▸ **НАБОР ЗАДАНИЙ**
a. Перепишите из отрывка о Николаевске фрагмент без изменений: начните с места, где стоят слова «Массовые умерщвления с», и остановитесь после слов «было такого озверения.».
b. По отрывку о Николаевске объясните, почему в этом городе погиб почти весь архив по Сахалину.
c. Продолжите отрывок о Николаевске, начиная сразу после его последнего предложения.

▸ **ОТРЫВОК**
>>
В первых числах июня 1920 года 90 лет назад исчез прекрасный и один из старейших городов Дальнего Востока - Николаевск. Там же погиб почти весь архив по Сахалину ( в это время Николаевск был столицей Сахалинской области и все головные учереждения были переведены туда вместе с канцеляриями и архивами).
В эти дни в Николаевске погиб и мой прадед Илья Арефьевич Черепанов - телеграфист.
В Николаевске-на-Амуре во втором портовом городе Дальнего Востока в феврале 1920 года обстановка складывалась иначе чем во Владивостоке - путей к нему до схода льда не было, а дислоцировался в нем - всего один японский батальон (350 солдат и офицеров) при русском гарнизоне численностью в 300 человек.
Крупная банда - до 4000 боевиков - окружила город в начале февраля. Пришлось вступить в переговоры. Но, вместо того чтобы тянуть время, городское самоуправление руководствовалось лозунгом: «Долой гражданскую войну!» (обычная для той поры картина эсеровского идиотизма), а японское командование эту глупость поддержало, наивно полагая, что большевики будут вести себя так же, как во Владивостоке. И вот 29 февраля первым представителям пришедшей на Дальний Восток советской власти население Николаевска устроило торжественную встречу…
Дальше всё было, как обычно: наведение «социальной справедливости» вкупе с «террором против буржуазии и ее агентов» - в предельно откровенном варианте, разумеется. Грабежи - без формальностей, изнасилования - по декрету о «социализации», ликвидация «гадов и паразитов» - не таясь. Убивали семьями, в самых художественных вариантах, услаждая взоры. Напоследок разбивали черепа обухами топоров, грудных и младшего возраста детей разрывали пополам.
И, как обычно, проделывалось всё это под маркой высокой миссии, почти торжественно. Как же! - «законная месть угнетенных», «благородное мужество пролетариев, рвущихся из оков», вступление в «светлое царство социализма». Недаром советские историки, описывая дни установления «власти рабочих и крестьян», всегда тщательно скрывали подробности расправ, яростно открещиваясь от многочисленных досье комиссии Деникина с сообщениями об обнаруженных «трупах с отрубленными руками, переломанными костями, об обезглавленных телах, о раздробленных челюстях, об отрезанных половых органах». Недаром! ибо при таких подробностях, кто поверит в подлинность идейной мотивации?
Массовые умерщвления с признаками глумления и мучительства - это провал в архаику, в первобытную тьму. Такие деяния заведомо не ради какой-то разумной цели вершатся, а под влиянием бессознательного порыва - по страсти, по похоти. Тут сомневаться не приходится. Другое дело, что нужны особые условия, чтобы самые темные, давно обузданные цивилизацией инстинкты так бесстыдно высвобождались, а эти-то условия явно и создавала коммунистическая идеология. С языческих времен на Руси не было такого озверения.
<<
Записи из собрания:
>>
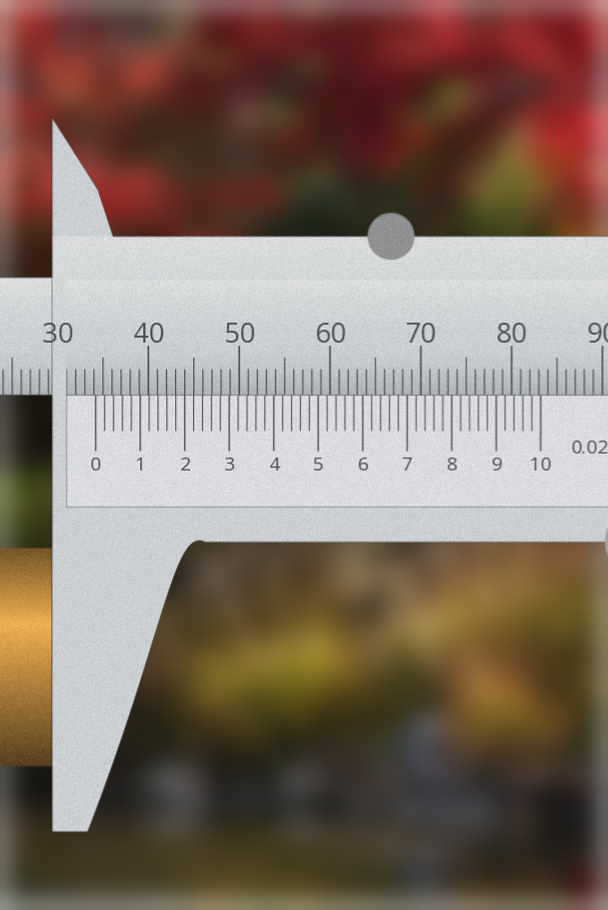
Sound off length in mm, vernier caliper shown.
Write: 34.2 mm
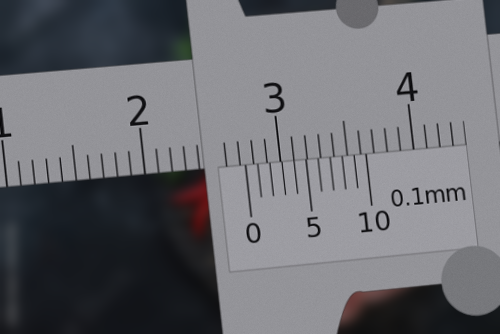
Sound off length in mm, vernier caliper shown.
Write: 27.4 mm
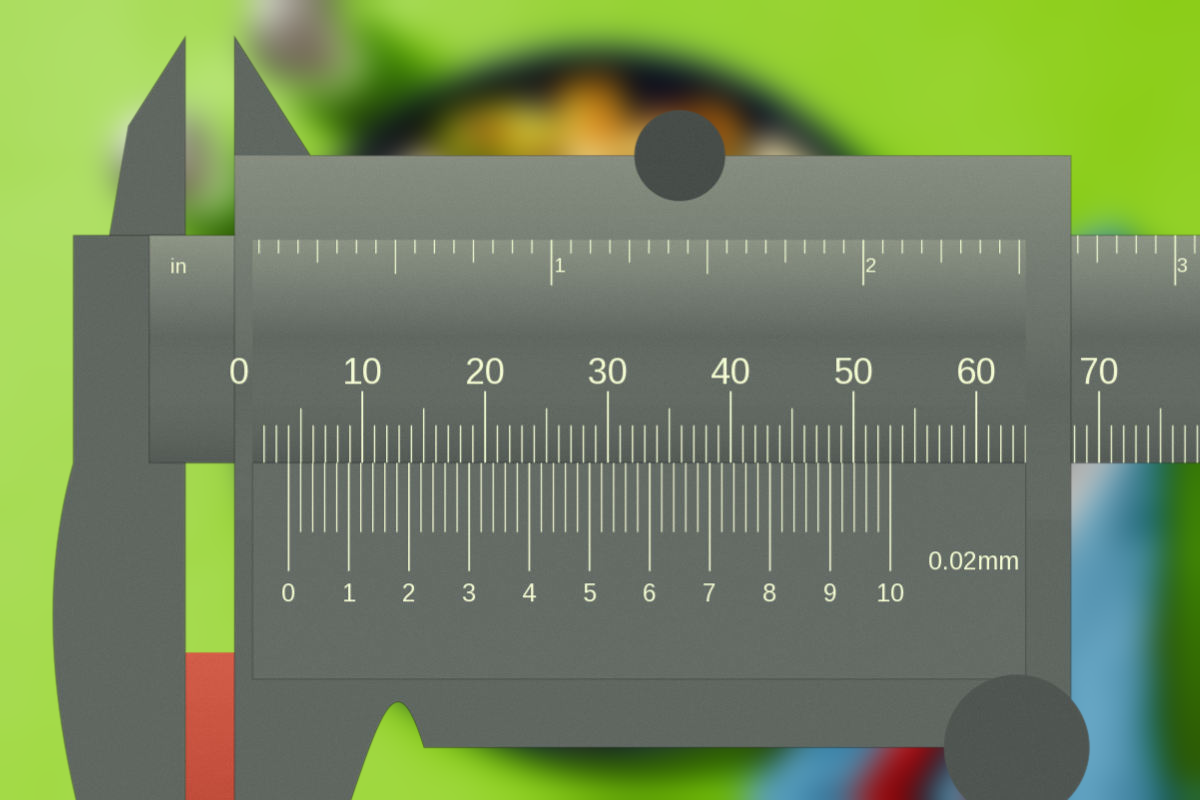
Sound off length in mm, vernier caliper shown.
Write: 4.0 mm
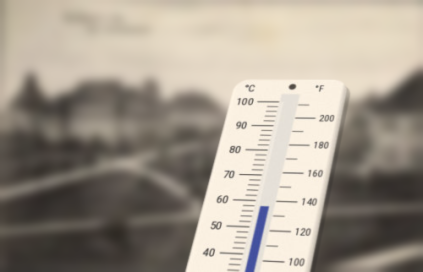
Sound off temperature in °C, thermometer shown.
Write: 58 °C
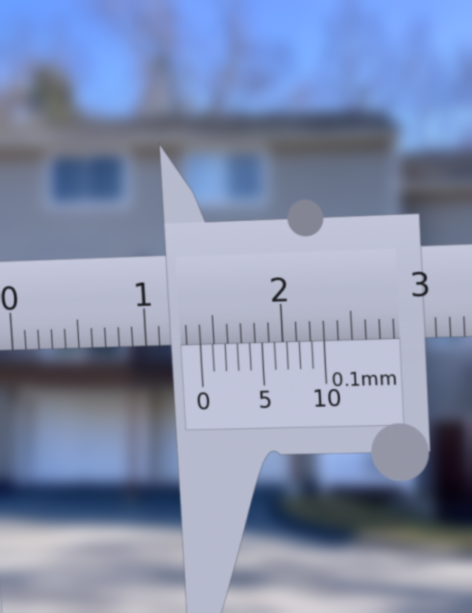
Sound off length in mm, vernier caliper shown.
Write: 14.0 mm
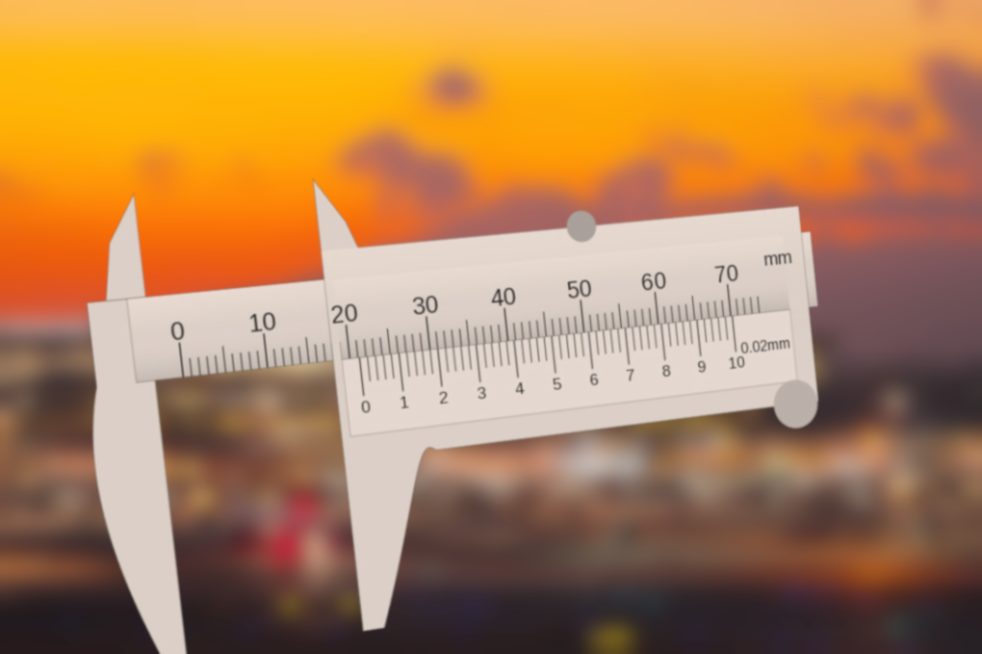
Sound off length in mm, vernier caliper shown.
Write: 21.2 mm
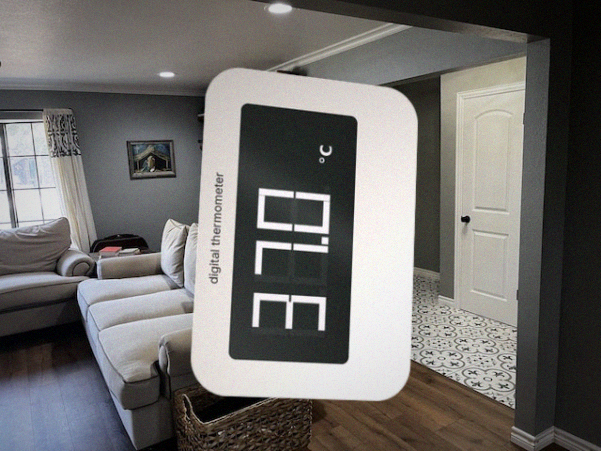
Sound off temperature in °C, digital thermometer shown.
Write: 37.0 °C
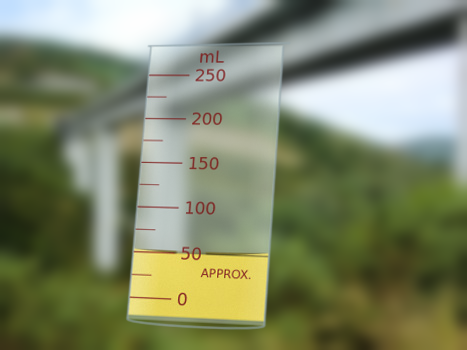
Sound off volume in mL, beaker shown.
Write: 50 mL
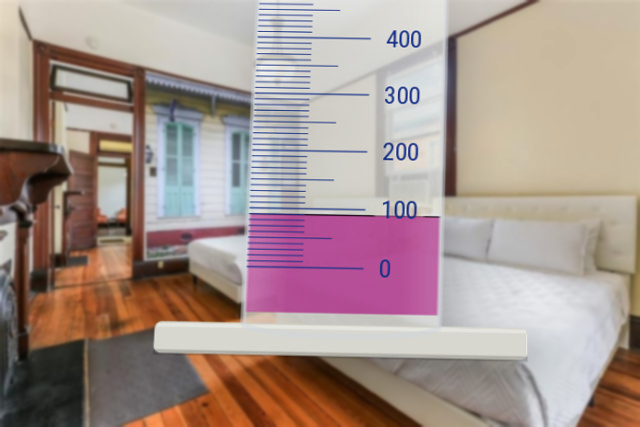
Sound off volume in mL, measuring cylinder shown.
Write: 90 mL
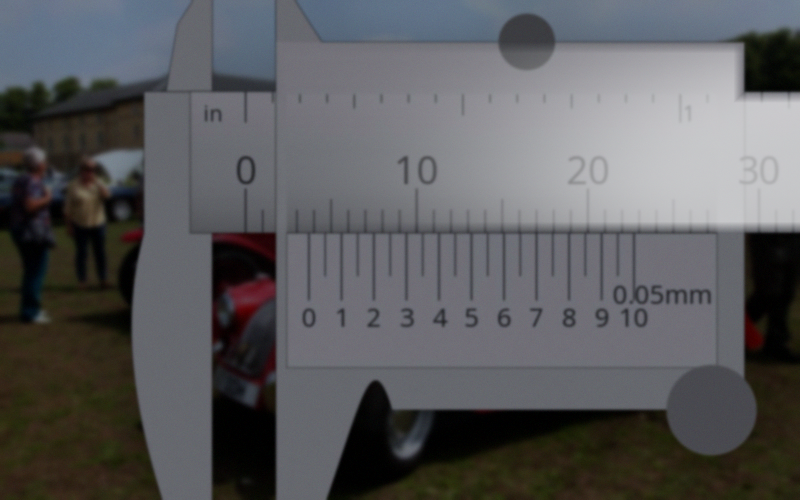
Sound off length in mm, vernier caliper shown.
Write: 3.7 mm
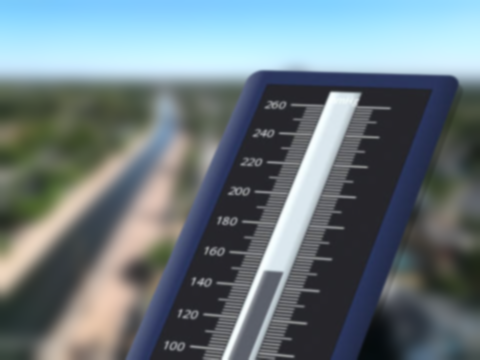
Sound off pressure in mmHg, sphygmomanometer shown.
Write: 150 mmHg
<<
▸ **ОТВЕТЫ К ЗАДАНИЯМ**
a.
Массовые умерщвления с признаками глумления и мучительства - это провал в архаику, в первобытную тьму. Такие деяния заведомо не ради какой-то разумной цели вершатся, а под влиянием бессознательного порыва - по страсти, по похоти. Тут сомневаться не приходится. Другое дело, что нужны особые условия, чтобы самые темные, давно обузданные цивилизацией инстинкты так бесстыдно высвобождались, а эти-то условия явно и создавала коммунистическая идеология. С языческих времен на Руси не было такого озверения.

b. В то время Николаевск был столицей Сахалинской области. Все головные учреждения были переведены туда вместе с канцеляриями и архивами, поэтому архив по Сахалину погиб вместе с городом.

c.
Японцы были потрясены. А поскольку с русскими они жили вместе и те, естественно, искали у них защиты, обстановка складывалась весьма сложная. И тогда командир японского батальона майор Исикава решил вступиться за истязуемых жителей Николаевска. Не имея достаточных сил, он пошел на смертельный риск - в надежде, что бандиты не посмеют наброситься на отряд, за которым стоит вся японская армия. Бой начался 12 марта.
«имея глаза и уши, имея разум и волю - надо быть или таким же дикарём, как сами большевики, или человеком, который страдает нравственным помешательством, чтобы остаться равнодушным к бесчеловечной деятельности большевиков и называть её каким-нибудь другим именем кроме преступления, убийства, лжи и грабежа. Нужно быть самому нечеловечески, скотски или безумно безнравственным, чтобы называть «внутренними делами» тот случай, когда здоровенный мерзавец насилует женщину, или жестокая мать истязает ребёнка и не вмешиваться под тем предлогом, что упомянутые действия некоторой группой людей называются «социализмом» или «коммунизмом».
Майор Исикава недооценил дерзости противника. Большевицкая банда была сформирована на базе отряда хунхузов и бывших каторжников - профессионалов, которых останавливал только направленный в лоб ствол. Они окружили японцев и занялись выжиганием обороняемых ими зданий. Вынужденные стоять на смерть, японцы отбивались три дня. Из их числа (350 военнослужащих и 380 мирных граждан) погибли 602. Остальные (117 мужчин и 11 женщин) сдались в плен по распоряжению из Хабаровска. Среди погибших - майор Исикава и даже местный консул с детьми и слугами, которых, кстати, как и многих других японцев, большевики подвергли истязаниям.
По своим убитым согражданам скорбела вся Япония, в парламенте состоялись специальные заседания, правительство протестовало на международном уровне и добилось от Совдепии выражения сожаления. Убитых русских - а их гораздо больше - не поминал никто. Москва одобрила действия тов. Тряпицына, главаря банды, захватившей Николаевск, и местная власть в лице главнокомандующего НРА Г. Эйхе назначила его приказом от 22 апреля «командующим Охотским фронтом». Дальше были только замалчивание и ложь.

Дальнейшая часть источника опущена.